- Parts of the exercise:
1 > Summarize the LocoParts forum thread in two sentences.
2 > Copy the LocoParts forum thread word for word from "Six phone calls" up to and including "clues or suggestions???".

- Page extract:
# # #

# What's with LocoParts?



## weaverc (Jan 2, 2008)

Anyone know what the issue is with LocoParts in Suffolk VA?
Don has not answered my three emails.
Six phone calls have not been answered and each revealed at the time that his voice mailbox is full.
An order placed and paid for 23 days ago has not been filled - and I live in the same state.
Any clues or suggestions???


----------



## dennisintexas (Jun 24, 2009)

Guess is that he (and she) are at Train Mountain Triannual. All suppliers of the bigger scales go quiet during the Triannual. Its like Diamondhead, only bigger.


----------



## terry_n_85318 (Jan 3, 2008)

I have the same issue with him. I contacted PayPal for a refund.


----------



## weaverc (Jan 2, 2008)

Terry,
I started that process yesterday since I don't have the part and he accepted payment. I'm not bad mouthing him, I'm just wondering if anyone knows what's going on or how to reach him given that his voice mailbox is full.


----------



## rkapuaala (Jan 3, 2008)

Too bad we don't have a forum dedicated just to vendor issues and announcements.


----------



## Old Boy (Feb 9, 2009)

>>Too bad we don't have a forum dedicated just to vendor issues and announcements. 

What about a place for vendors to report problem customers? That would only be fair wouldn't it? Like the guy who orders a valve, wants a "discount", then wants to return the valve 'cause I found it for $1 less somewhere else. When the valve returns it's been installed (and rendered useless) by Vise-grips. If you refuse a refund you are a "crook." This scenario happens a lot more than a non-delivering vendor. Don Orr (Locoparts), is a friend of mine, and I am a customer of his, and he is not a crook. Certainly something isn't as it should be. He could be "on tour", he could be sick, he could have family issues, but he isn't a Wal-Mart (open 24/7), and he is not a crook. When I hear bad-mouthing about someone I know to be a good man, I start thinking we aren't hearing the whole story, or the whole truth, because as often as not that's what it turns out to be.


----------



## weaverc (Jan 2, 2008)

I do not agree with such a forum suggested by rkapuaala and this kind of discussion was not the purpose of my original post. I'm just wondering if someone out there knows what's going on since I did not get my part after having paid for it.


----------



## Old Boy (Feb 9, 2009)

# # #

- Material provided:

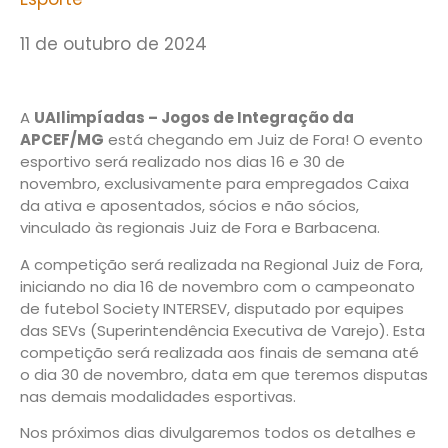
11 de outubro de 2024
A
UAIlimpíadas – Jogos de Integração da
APCEF/MG
está chegando em Juiz de Fora! O evento
esportivo será realizado nos dias 16 e 30 de
novembro, exclusivamente para empregados Caixa
da ativa e aposentados, sócios e não sócios,
vinculado às regionais Juiz de Fora e Barbacena.
A competição será realizada na Regional Juiz de Fora,
iniciando no dia 16 de novembro com o campeonato
de futebol Society INTERSEV, disputado por equipes
das SEVs (Superintendência Executiva de Varejo). Esta
competição será realizada aos finais de semana até
o dia 30 de novembro, data em que teremos disputas
nas demais modalidades esportivas.
Nos próximos dias divulgaremos todos os detalhes e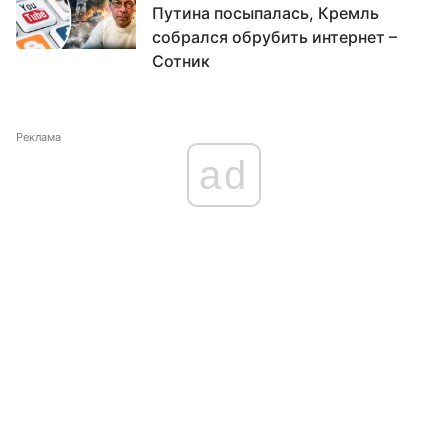
Путина посыпалась, Кремль
собрался обрубить интернет –
Сотник
Реклама
ad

# # #

- Exercise answers:
1 > A forum member asks what is wrong with LocoParts in Suffolk, VA, saying that three emails and six phone calls have gone unanswered and that an order paid for 23 days earlier has not been filled. Another member reports the same problem and a PayPal refund request, while a friend and customer of the owner, Don Orr, says he is not a crook and could be on tour, sick, or dealing with family issues.

2 >
Six phone calls have not been answered and each revealed at the time that his voice mailbox is full.
An order placed and paid for 23 days ago has not been filled - and I live in the same state.
Any clues or suggestions???